#### PROBLEM TO SOLVE:
Your answer should hold the data exactly as given, minus any picture.

#### GIVEN MATERIAL:

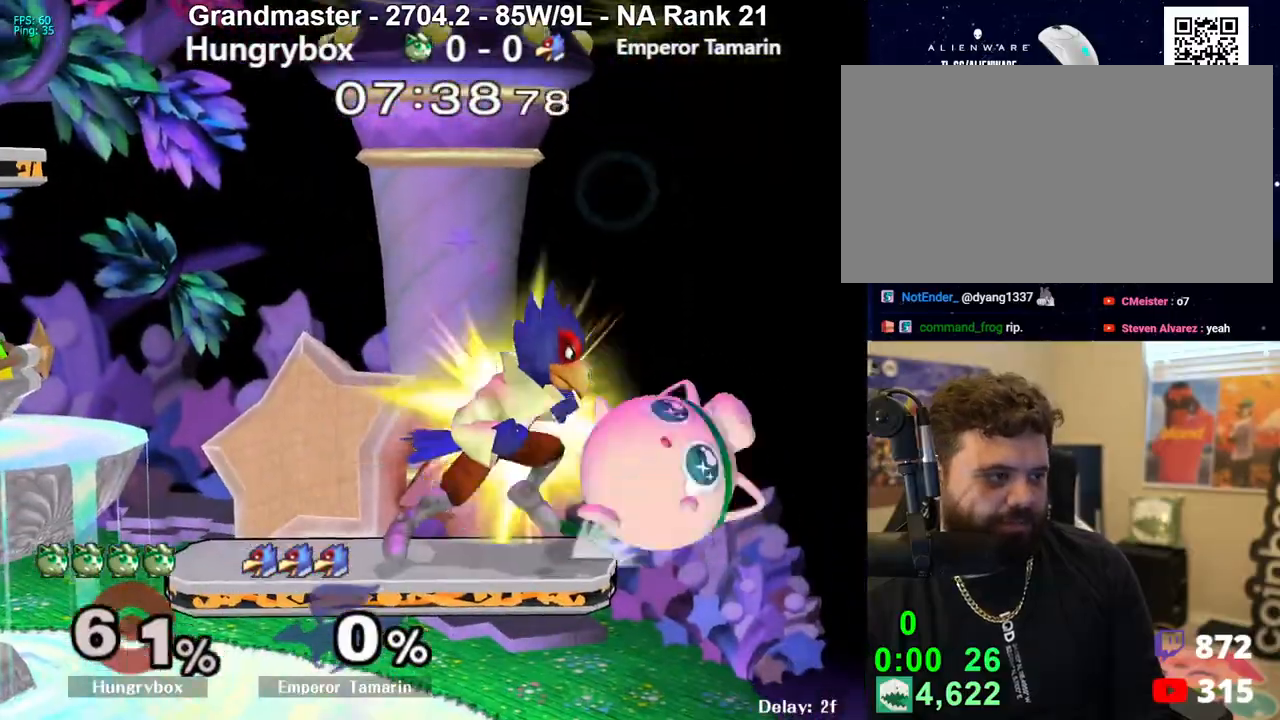
{"buttons": ["R1", "Z"], "left_stick": "center", "right_stick": "center", "events": [[83, "Z", "up"], [150, "left_stick", "up"], [267, "left_stick", "center"], [283, "Z", "down"], [350, "Z", "up"], [433, "Z", "down"]]}
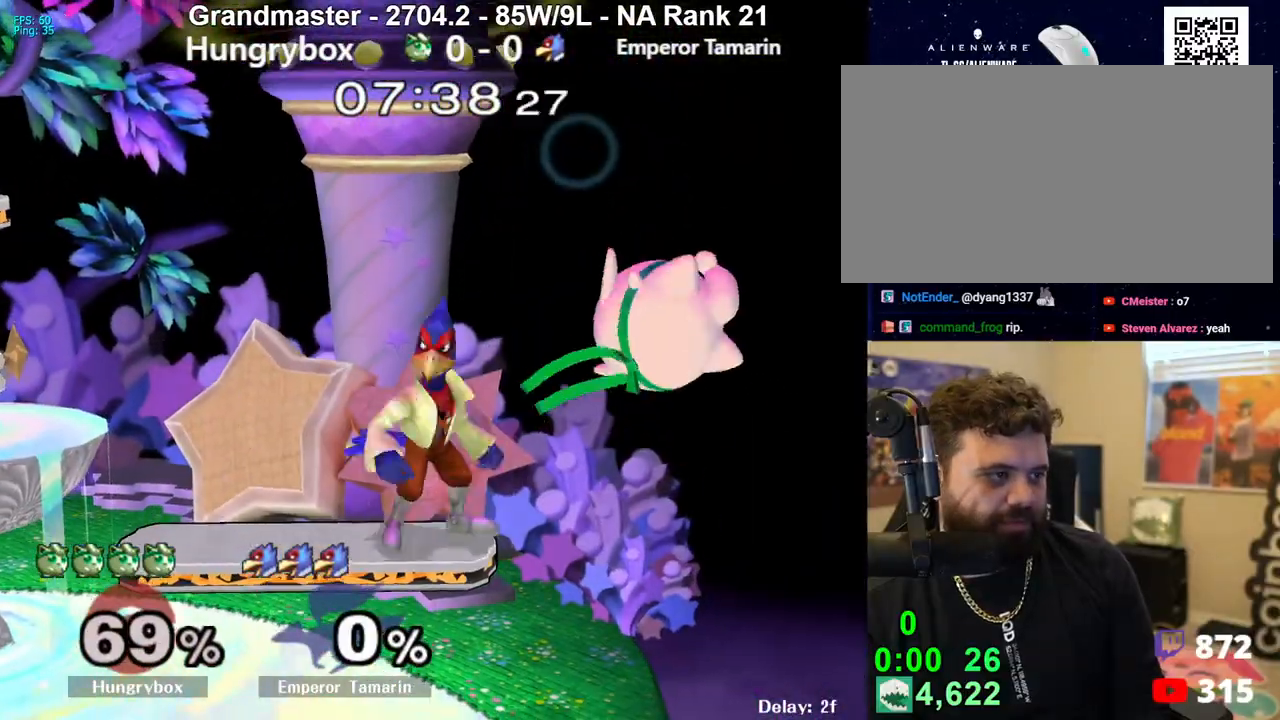
{"buttons": [], "left_stick": "left", "right_stick": "center", "events": [[33, "Z", "up"], [67, "R1", "up"], [100, "left_stick", "left"], [150, "Z", "down"], [250, "Z", "up"], [300, "Z", "down"], [367, "Z", "up"], [433, "Z", "down"], [483, "Z", "up"]]}
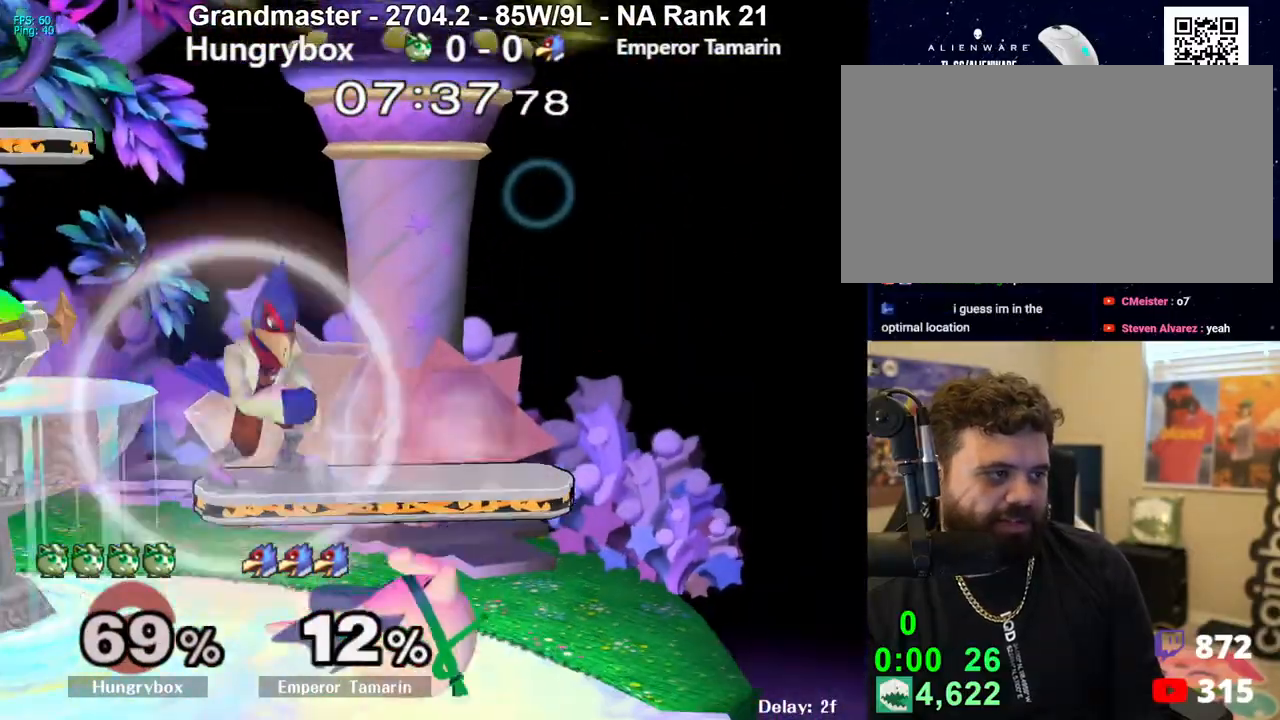
{"buttons": ["R1"], "left_stick": "center", "right_stick": "center", "events": [[17, "R1", "down"], [100, "left_stick", "center"]]}
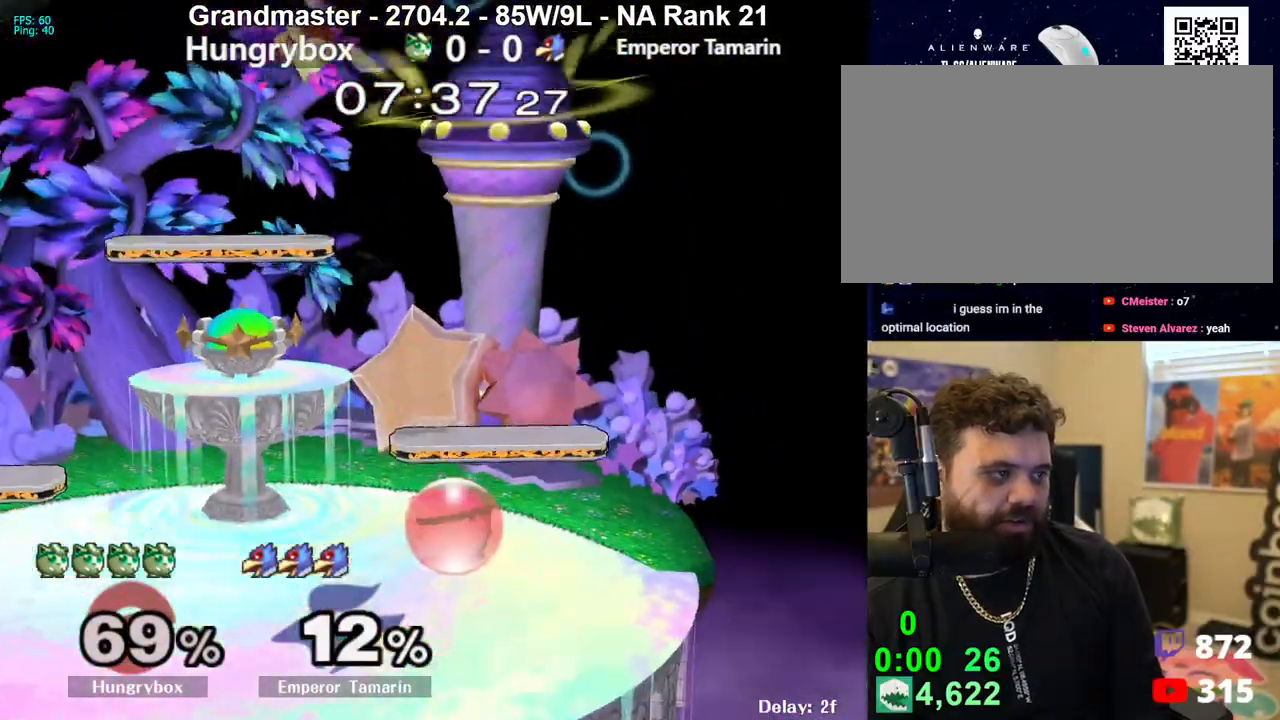
{"buttons": ["B"], "left_stick": "left", "right_stick": "center", "events": [[33, "left_stick", "up"], [83, "R1", "up"], [183, "left_stick", "right"], [267, "left_stick", "left"], [500, "B", "down"]]}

#### FINAL ANSWER:
{"buttons": ["R1", "Z"], "left_stick": "center", "right_stick": "center", "events": [[83, "Z", "up"], [150, "left_stick", "up"], [267, "left_stick", "center"], [283, "Z", "down"], [350, "Z", "up"], [433, "Z", "down"]]}
{"buttons": [], "left_stick": "left", "right_stick": "center", "events": [[33, "Z", "up"], [67, "R1", "up"], [100, "left_stick", "left"], [150, "Z", "down"], [250, "Z", "up"], [300, "Z", "down"], [367, "Z", "up"], [433, "Z", "down"], [483, "Z", "up"]]}
{"buttons": ["R1"], "left_stick": "center", "right_stick": "center", "events": [[17, "R1", "down"], [100, "left_stick", "center"]]}
{"buttons": ["B"], "left_stick": "left", "right_stick": "center", "events": [[33, "left_stick", "up"], [83, "R1", "up"], [183, "left_stick", "right"], [267, "left_stick", "left"], [500, "B", "down"]]}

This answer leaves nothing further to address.